Required action -
Reproduce verbatim the part of the records that opens with the line containing "How many interior" and closes at the end of the records, including both of those ends.

-------------------------

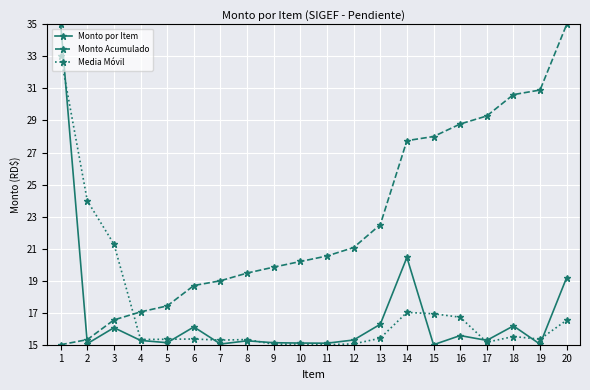

True or false: Media Móvil has more than 1 interior local peaks.

True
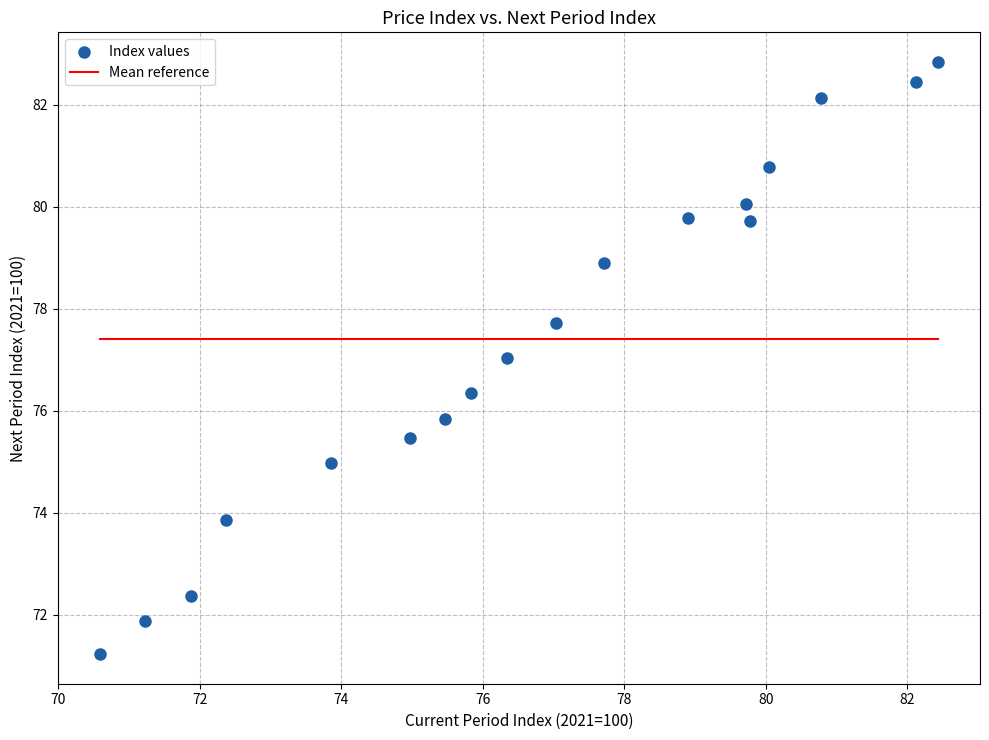

What is the range of X values (max minus min)?

11.9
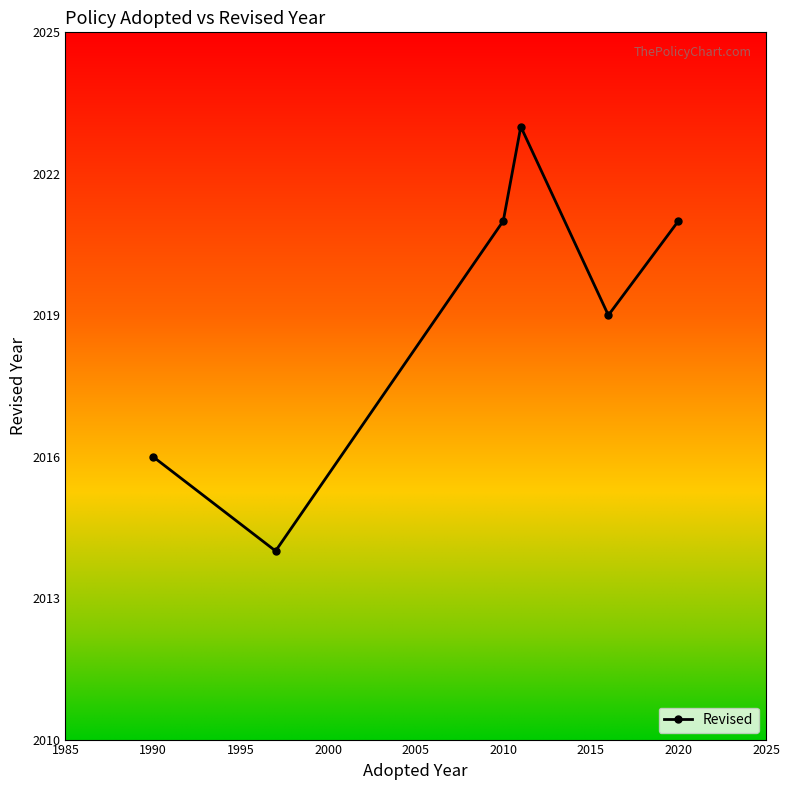

How many interior local valleys (lower than both neighbors) does the data have?

2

-------------------------

Response for this exercise -
How many interior local valleys (lower than both neighbors) does the data have?

2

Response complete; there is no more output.